• [Job] How does the data below read from its first line through the line containing "galardonado con tres"? Print those lines exactly.

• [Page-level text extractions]
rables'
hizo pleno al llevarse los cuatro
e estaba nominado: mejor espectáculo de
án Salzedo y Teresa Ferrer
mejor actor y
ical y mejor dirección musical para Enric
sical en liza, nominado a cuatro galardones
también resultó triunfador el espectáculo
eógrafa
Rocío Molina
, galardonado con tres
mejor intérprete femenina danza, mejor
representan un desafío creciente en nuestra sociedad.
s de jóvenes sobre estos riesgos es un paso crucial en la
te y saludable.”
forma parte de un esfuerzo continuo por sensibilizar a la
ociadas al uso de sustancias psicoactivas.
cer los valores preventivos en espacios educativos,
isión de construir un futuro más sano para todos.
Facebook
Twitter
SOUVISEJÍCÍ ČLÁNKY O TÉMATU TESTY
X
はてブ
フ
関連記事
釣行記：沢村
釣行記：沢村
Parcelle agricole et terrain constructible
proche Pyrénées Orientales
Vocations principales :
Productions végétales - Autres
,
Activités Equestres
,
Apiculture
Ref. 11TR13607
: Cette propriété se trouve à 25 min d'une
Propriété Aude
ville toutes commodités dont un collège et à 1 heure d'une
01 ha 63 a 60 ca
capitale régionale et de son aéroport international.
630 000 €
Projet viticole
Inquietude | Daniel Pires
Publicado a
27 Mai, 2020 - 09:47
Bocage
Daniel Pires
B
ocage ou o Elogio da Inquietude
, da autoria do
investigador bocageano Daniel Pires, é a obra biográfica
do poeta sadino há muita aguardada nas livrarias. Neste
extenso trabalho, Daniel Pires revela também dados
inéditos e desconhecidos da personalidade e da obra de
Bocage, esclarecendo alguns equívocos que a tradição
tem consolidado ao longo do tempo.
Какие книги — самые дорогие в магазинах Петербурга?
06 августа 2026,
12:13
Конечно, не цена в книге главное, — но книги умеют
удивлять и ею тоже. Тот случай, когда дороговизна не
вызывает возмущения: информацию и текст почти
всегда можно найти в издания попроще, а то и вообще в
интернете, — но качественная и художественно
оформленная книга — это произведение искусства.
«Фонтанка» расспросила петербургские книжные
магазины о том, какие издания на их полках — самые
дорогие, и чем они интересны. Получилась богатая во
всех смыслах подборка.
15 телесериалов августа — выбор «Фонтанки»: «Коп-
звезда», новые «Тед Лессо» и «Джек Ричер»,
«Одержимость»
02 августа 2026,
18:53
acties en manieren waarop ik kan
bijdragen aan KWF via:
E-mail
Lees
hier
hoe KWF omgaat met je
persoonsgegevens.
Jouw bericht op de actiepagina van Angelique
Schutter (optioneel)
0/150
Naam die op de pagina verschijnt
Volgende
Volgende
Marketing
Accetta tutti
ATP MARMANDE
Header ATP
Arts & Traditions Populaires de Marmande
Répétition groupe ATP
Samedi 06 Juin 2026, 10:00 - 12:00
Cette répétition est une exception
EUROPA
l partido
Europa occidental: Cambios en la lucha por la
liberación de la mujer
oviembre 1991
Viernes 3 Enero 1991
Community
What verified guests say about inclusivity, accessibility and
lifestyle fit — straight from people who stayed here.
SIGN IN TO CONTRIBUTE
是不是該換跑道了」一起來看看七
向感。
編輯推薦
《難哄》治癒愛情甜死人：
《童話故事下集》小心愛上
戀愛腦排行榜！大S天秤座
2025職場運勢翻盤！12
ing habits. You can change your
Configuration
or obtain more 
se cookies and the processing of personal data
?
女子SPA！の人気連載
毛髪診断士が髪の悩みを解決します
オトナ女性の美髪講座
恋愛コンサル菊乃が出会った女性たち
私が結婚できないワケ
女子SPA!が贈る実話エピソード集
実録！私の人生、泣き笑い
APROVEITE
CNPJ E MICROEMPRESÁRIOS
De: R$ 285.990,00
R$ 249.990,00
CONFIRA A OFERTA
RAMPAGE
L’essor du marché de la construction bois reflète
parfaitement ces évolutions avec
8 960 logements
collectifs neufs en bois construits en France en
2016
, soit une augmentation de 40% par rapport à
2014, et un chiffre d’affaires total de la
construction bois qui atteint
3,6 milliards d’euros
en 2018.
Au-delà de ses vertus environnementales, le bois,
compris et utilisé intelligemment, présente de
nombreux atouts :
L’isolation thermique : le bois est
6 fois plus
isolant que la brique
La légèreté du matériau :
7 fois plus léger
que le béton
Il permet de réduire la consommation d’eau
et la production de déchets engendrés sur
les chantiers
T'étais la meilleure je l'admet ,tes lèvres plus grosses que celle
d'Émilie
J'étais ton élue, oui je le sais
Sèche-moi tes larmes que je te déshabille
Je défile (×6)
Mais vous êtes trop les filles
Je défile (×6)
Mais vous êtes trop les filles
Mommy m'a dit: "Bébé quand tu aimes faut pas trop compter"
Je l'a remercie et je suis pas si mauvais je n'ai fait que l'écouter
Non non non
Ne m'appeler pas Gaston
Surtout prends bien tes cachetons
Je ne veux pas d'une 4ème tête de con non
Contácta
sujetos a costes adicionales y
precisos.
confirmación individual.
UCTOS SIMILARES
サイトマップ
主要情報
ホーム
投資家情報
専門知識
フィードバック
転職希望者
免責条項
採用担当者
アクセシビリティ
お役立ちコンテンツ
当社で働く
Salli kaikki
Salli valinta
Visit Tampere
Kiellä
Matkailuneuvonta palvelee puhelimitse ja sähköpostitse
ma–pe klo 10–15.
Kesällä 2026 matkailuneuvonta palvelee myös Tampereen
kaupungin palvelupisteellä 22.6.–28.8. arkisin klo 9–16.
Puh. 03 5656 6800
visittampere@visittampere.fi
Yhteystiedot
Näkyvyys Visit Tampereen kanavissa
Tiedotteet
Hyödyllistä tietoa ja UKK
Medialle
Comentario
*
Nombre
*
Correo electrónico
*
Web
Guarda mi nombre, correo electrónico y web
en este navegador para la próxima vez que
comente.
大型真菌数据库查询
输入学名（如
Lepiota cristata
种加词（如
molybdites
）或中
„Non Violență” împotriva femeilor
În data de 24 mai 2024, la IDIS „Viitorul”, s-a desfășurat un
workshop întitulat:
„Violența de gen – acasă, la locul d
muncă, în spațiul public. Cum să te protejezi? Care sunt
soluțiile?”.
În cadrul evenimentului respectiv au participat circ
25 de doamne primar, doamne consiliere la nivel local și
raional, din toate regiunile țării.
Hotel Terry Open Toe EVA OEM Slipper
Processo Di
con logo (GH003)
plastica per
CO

• [Solution for this problem]
rables'
hizo pleno al llevarse los cuatro
e estaba nominado: mejor espectáculo de
án Salzedo y Teresa Ferrer
mejor actor y
ical y mejor dirección musical para Enric
sical en liza, nominado a cuatro galardones
también resultó triunfador el espectáculo
eógrafa
Rocío Molina
, galardonado con tres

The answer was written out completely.